# [REQUEST]
Turn every line in the rows below into one numbered list, omitting blank lines.

# [RECORD EXCERPTS]
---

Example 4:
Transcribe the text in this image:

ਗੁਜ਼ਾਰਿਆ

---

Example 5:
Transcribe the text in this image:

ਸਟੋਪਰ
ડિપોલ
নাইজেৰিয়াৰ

# [ANSWER TO THIS TASK]
1. ---
2. Example 4:
3. Transcribe the text in this image:
4. ਗੁਜ਼ਾਰਿਆ
5. ---
6. Example 5:
7. Transcribe the text in this image:
8. ਸਟੋਪਰ
9. ડિપોલ
10. নাইজেৰিয়াৰ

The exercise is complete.